START Provided information

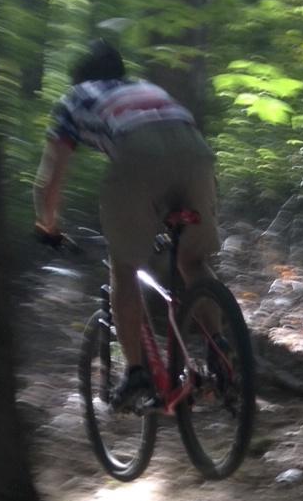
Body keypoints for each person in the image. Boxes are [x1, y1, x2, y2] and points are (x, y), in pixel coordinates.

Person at [33, 39, 220, 407]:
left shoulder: (76, 97)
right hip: (196, 151)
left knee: (124, 268)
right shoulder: (146, 88)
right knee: (193, 261)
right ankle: (223, 353)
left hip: (139, 153)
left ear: (80, 78)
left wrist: (48, 225)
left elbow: (50, 178)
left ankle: (136, 374)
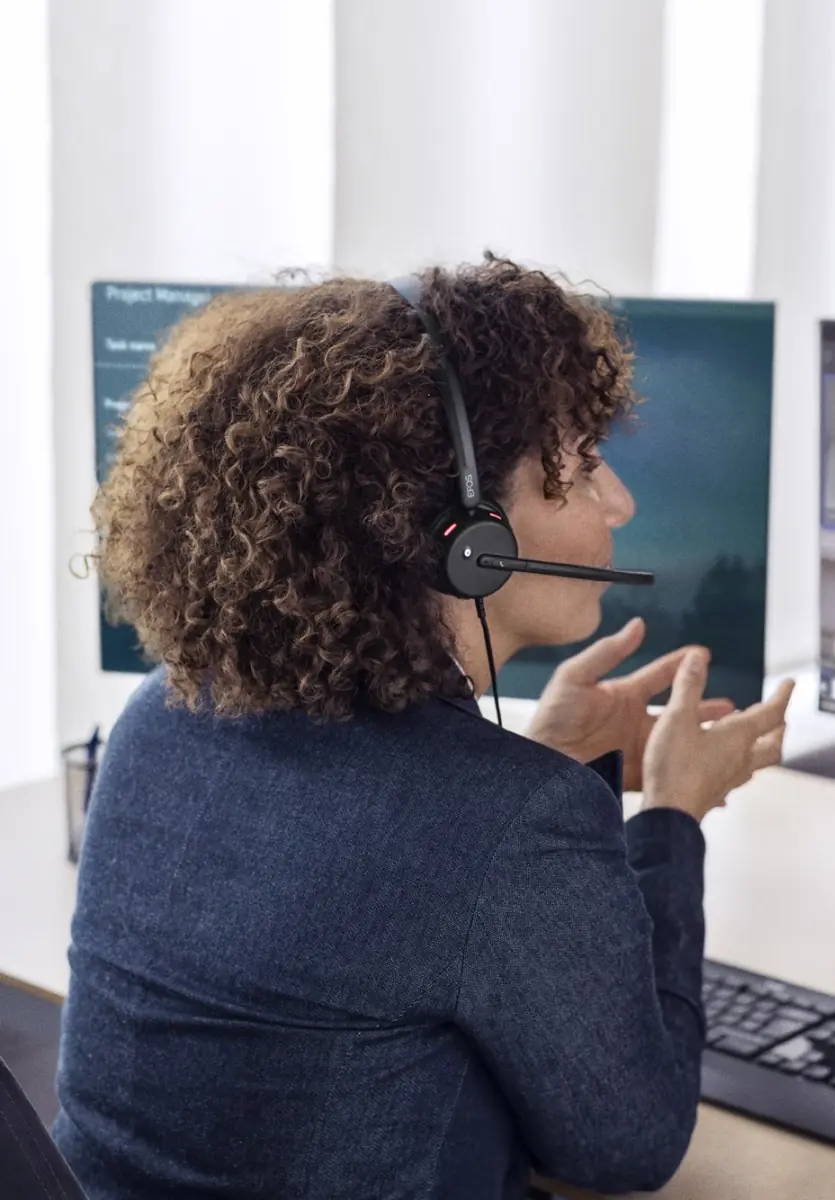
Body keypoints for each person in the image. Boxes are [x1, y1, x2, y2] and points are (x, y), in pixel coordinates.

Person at [53, 258, 794, 1200]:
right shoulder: (508, 822)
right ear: (467, 534)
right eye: (580, 464)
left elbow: (385, 887)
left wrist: (551, 761)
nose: (621, 503)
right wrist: (672, 820)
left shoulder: (161, 716)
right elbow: (630, 1146)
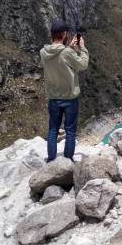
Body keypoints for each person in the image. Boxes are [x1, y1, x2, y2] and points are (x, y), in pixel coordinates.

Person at [40, 19, 89, 161]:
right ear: (64, 34)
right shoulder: (67, 53)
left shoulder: (43, 52)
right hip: (69, 99)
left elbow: (60, 60)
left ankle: (51, 159)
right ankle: (67, 162)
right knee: (70, 132)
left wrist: (71, 49)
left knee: (53, 130)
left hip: (53, 98)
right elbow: (82, 64)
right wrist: (82, 48)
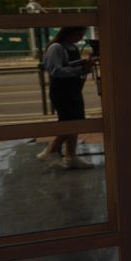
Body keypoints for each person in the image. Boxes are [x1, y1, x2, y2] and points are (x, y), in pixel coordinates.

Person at [37, 26, 96, 170]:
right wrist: (80, 69)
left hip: (73, 89)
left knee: (75, 121)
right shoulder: (56, 48)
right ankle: (51, 151)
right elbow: (55, 71)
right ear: (69, 32)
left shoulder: (72, 47)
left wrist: (84, 65)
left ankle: (71, 156)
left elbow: (68, 66)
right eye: (79, 33)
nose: (81, 37)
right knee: (70, 122)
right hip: (62, 91)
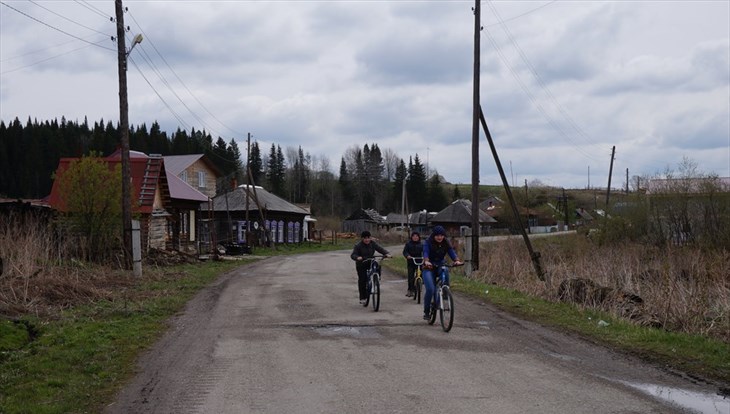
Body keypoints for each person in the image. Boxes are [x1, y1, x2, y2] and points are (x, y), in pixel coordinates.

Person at [422, 225, 462, 320]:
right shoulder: (428, 242)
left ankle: (445, 291)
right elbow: (425, 252)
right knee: (431, 289)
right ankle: (427, 311)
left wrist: (456, 260)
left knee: (446, 270)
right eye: (437, 235)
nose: (440, 237)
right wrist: (426, 260)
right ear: (434, 235)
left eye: (441, 235)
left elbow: (451, 251)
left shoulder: (445, 242)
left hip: (440, 265)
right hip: (429, 267)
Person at [351, 230, 391, 304]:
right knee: (362, 279)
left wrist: (386, 253)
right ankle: (363, 297)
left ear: (370, 238)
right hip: (362, 263)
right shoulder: (358, 246)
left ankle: (376, 280)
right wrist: (357, 257)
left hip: (370, 261)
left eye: (368, 238)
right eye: (365, 238)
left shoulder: (373, 243)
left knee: (377, 265)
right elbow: (353, 255)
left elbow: (380, 249)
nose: (367, 240)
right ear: (362, 239)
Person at [402, 231, 423, 297]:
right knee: (410, 276)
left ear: (419, 237)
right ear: (411, 237)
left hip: (419, 262)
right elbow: (405, 252)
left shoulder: (422, 244)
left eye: (417, 236)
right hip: (411, 262)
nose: (415, 237)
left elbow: (425, 252)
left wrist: (425, 257)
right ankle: (410, 290)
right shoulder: (408, 244)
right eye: (414, 236)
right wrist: (407, 256)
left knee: (420, 274)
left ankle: (418, 286)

END Provided information

What to produce: Repeat exactly the lines from the one containing "left eye: (441, 235)" through the last line of the records above, both included, and nothing else.

Answer section:
left eye: (441, 235)
left elbow: (451, 251)
left shoulder: (445, 242)
left hip: (440, 265)
right hip: (429, 267)
Person at [351, 230, 391, 304]:
right knee: (362, 279)
left wrist: (386, 253)
right ankle: (363, 297)
left ear: (370, 238)
right hip: (362, 263)
right shoulder: (358, 246)
left ankle: (376, 280)
right wrist: (357, 257)
left hip: (370, 261)
left eye: (368, 238)
right eye: (365, 238)
left shoulder: (373, 243)
left knee: (377, 265)
right elbow: (353, 255)
left elbow: (380, 249)
nose: (367, 240)
right ear: (362, 239)
Person at [402, 231, 423, 297]:
right knee: (410, 276)
left ear: (419, 237)
right ear: (411, 237)
left hip: (419, 262)
right elbow: (405, 252)
left shoulder: (422, 244)
left eye: (417, 236)
right hip: (411, 262)
nose: (415, 237)
left elbow: (425, 252)
left wrist: (425, 257)
right ankle: (410, 290)
right shoulder: (408, 244)
right eye: (414, 236)
right wrist: (407, 256)
left knee: (420, 274)
left ankle: (418, 286)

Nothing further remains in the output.